- Battle of In-Delimane: Part of the Malian Civil War
| Date | 16 November 2012 |
| Location | Between Ansongo and Ménaka, Mali |
| Result | Islamist victory |

Belligerents
- Azawad MNLA;: Islamists MOJWA; AQIM;

Commanders and leaders
- Machkanani Ag Balla Moulay Ag Sidi Molla: Mokhtar Belmokhtar Omar Ould Hamaha Abu Walid Sahraoui Abu Dardar † Abdoul Hakim

Strength
- 500 men: 500–1,000 men

Casualties and losses
- 1 killed 4 wounded (according to the MNLA) 100 killed 20 captured (according to MUJAO): 3 killed 6 wounded (according to MUJAO) 65 killed (according to the MNLA) 17 killed (according to the ICRC)

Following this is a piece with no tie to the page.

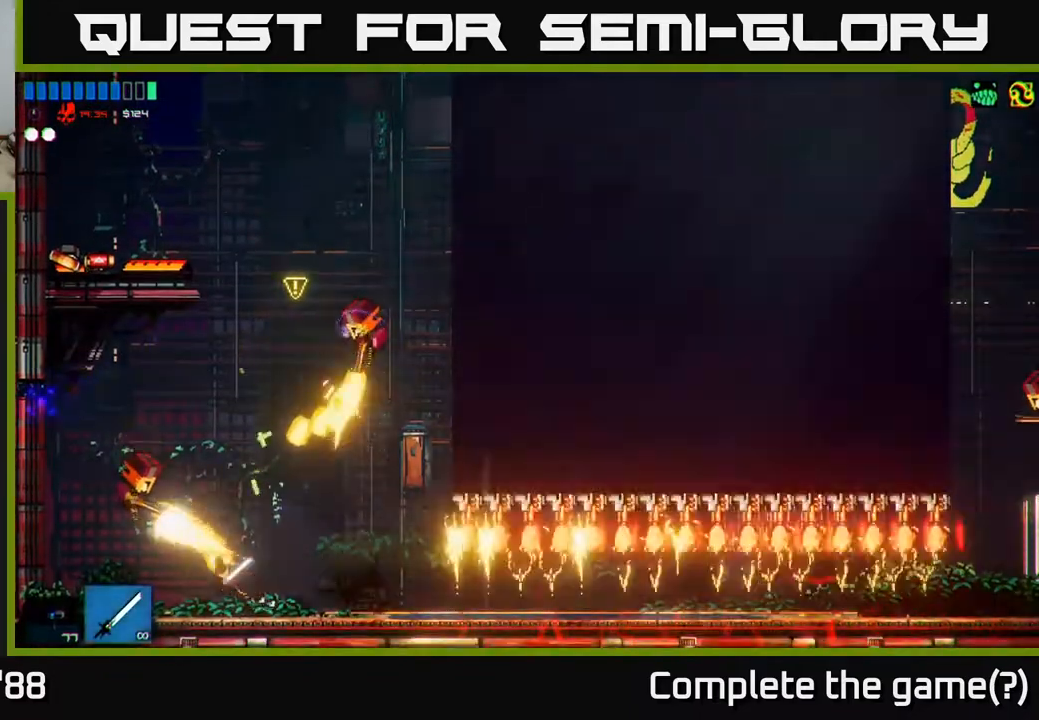
{"buttons": [], "left_stick": "left", "right_stick": "up", "events": [[17, "R2", "down"], [300, "R2", "up"], [350, "R2", "down"], [350, "right_stick", "up"], [467, "R2", "up"]]}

= Battle of In-Delimane (2012) =

The Battle of Idelimane took place during the Internal Conflict in Azawad.

==The battle==
On November 16, MNLA forces launched an offensive to retake the city of Gao, but they came up against the Islamists forces of MUJAO and AQIM between Ansongo and Gao. On the morning of the first day, Tuareg independence forces were successful in the Ambush of Tagarangabotte 50 kilometers east of Ansongo. However, the Islamist offensive was not stopped. According to a security source from Burkina Faso, the same day MUJAO attack elements of the MNLA in the village of Idelimane 80 kilometers from Ménaka, the last bastion of the MNLA. According to the same source, "The Mujao has taken a lot of prisoners and taken two vehicles, there have been deaths."

According to the Malian newspaper Le Combat, MUJAO's forces were made up of the Osama bin Laden brigade led by Abu Walid Sahraoui and reinforced by 300 AQIM fighters, including the Mokhtar's Al-Mouthalimin brigade (the turbaned ones). Belmokhtar brought 16 pickups, many equipped with heavy artillery. For its part, the MNLA claims to have clashed with 1,000 jihadists. Xinhua News Agency sources also stated the battle was being fought 80 kilometers from Ménaka and 70 kilometers from Ansongo.

On the 17th, the MUJAO forces receive reinforcements from AQIM troops. According to security sources in Mali, the MNLA was routed on November 17 with a loss of 100 killed.

==Aftermath==
On the 18th, Mossa Ag Attaher, in charge of Communication and Information of the MNLA, declared that "the terrorist hordes were driven from the former army camp of the paratroopers of the Malian army that they tried to occupy and they (the terrorists) were forced to retreat into the Tidjefenes area." According to him, 12 Islamists were killed in this military camp. According to witnesses, 6 wounded MUJAO were sent to Gao Regional Hospital. Other testimonies mention dozens of deaths.

A report is provided by various sources to the Xinhua News Agency, including men close to the International Committee of the Red Cross. According to these sources, the fighting killed more than 117 people by 17 November, 17 for MUJAO, including Abu Dardar, Emir of Ansongo, and over 100 for the MNLA. These figures, however, seem to reflect MUJAO's estimates of the losses of the Independents.

According to residents of Gao, on 17 November, Abdoul Hakim, a commander of MUJAO, told Nata radio that his troops had lost 3 fighters and 6 seriously wounded against more than 100 dead for MNLA forces. Next, the Battle of Ménaka followed.